Complexities and complications
There is no broad consensus on biofuels in New Zealand. This only compounds the difficulties of establishing a new, large, and complex biofuel value chain that involves considerable technical risk, over several decades.
How we might do this and what it could mean for New Zealand in environmental, social and economic terms are some of the questions the Scion scientists behind the New Zealand Biofuels Roadmap study set out to explore.
Dr Ian Suckling, technical lead, says the team wanted a way to explore different futures. “We wanted to consider the effects of a wide range of different feedstocks, technologies and fuel mixes. Overall, we set out to come up with alternative futures that would inform and stimulate debate around biofuels, not make recommendations,” said Ian.

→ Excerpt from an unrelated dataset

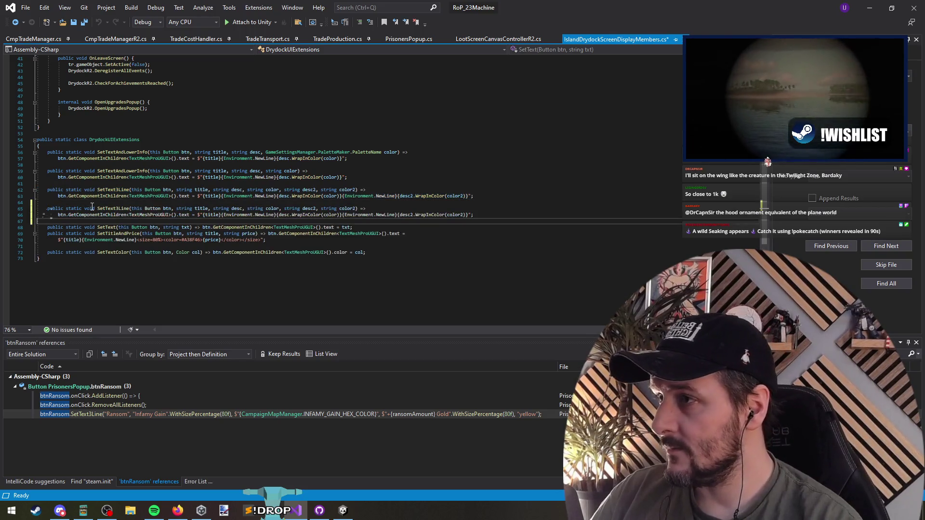
Change the copy's color2 type from string to GameSettingsManager.PaletteMaker.PaletteName
{"action": "double_click", "coordinate": [327, 209]}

The sheer number of options available to the team meant they had to carefully consider the scope of the study. After discussion with stakeholders ranging from forest growers to fuel distributors and government organisations, the team focused on the production of liquid biofuels from sustainable feedstocks and not fuels that would require new or modified engines. A second focus was large-scale deployment and use of biofuels.
One possible future
The process of narrowing down options to find a range of the best solutions for New Zealand was done using the Bioenergy Value Chain Model (BVCM). Developed in the UK by the Energy Technologies Institute and modified for local conditions, the model balances multiple considerations to find the lowest cost solutions for potential biofuelled futures. Biofuel substitution at the relatively high level of 30% by 2050 is one possibility. In one future scenario, the BVCM model is given the latitude to use any combination of feedstocks, technologies and final fuel mix to calculate the lowest cost way to achieve 30% substitution.
If all land classes can be used to grow feedstock, the model favours existing and new forests, forest residues, canola seed and energy crops like miscanthus and willow, as the main feedstocks. Biodiesel and drop-in petrol and diesel would be the fuels produced. If the land available is restricted to non-arable land, growing and harvesting canola and energy crops is no longer possible and the feedstocks would come from existing and new forests and forest residues. The fuels produced would be drop-in petrol and diesel.
The energy crops and forests would be grown mostly in Northland, the East Coast, the central North Island and Marlborough/Nelson, areas where land is available, not too costly and the climate favours growth. Processing would take place in the same areas.
The team has run more than 50 scenarios, including looking at the effect of targeting specific fuels like jet fuel, one of the few ways to decarbonise the aviation sector. Specifying jet fuel increases cost as the system becomes less flexible and more expensive processing technologies are needed. However, it is unlikely just one type of biofuel would be produced. Most drop-in in biofuel technologies produce a mixture of petrol, diesel and jet fuel.
The benefits of 30% substitution
GHG emissions would be reduced by 5 million tonnes per year (compared with 2015 levels), which would be equivalent to removing half the cars on the road and we would be more energy independent and be able to cut our oil imports by 30%.
The regions where biofuel feedstocks are grown and processed would prosper. Considering the non-arable land option as an example, 50% more of the Gisborne area would need to be planted in forests and the area would be home to four pyrolysis and four upgrading plants requiring a nearly $1 billion in capital and creating 1000 jobs.
Assuming New Zealand does not wish to use arable land to grow energy feedstocks, new forests would need to be planted. With logs and forestry residue from existing forests and new plantings, a total forest area of around 613,000 ha would be needed. This is about the size of the Taranaki region.
What needs to happen next?
A biofuelled future is unlikely to happen by itself. Leadership at a national level is needed. The investment required is large and stakeholder industries will need a degree of certainty when committing to feedstock and processing options.
In the meantime, New Zealand should keep exploring short term, niche opportunities for biofuels. Early wins will start to build momentum, create a positive perception of biofuels and develop the country’s regulatory environment.
With the right will, Scion’s study and the Bioenergy Value Chain Model, New Zealand can now explore different options and plan the way forward to a sustainable future.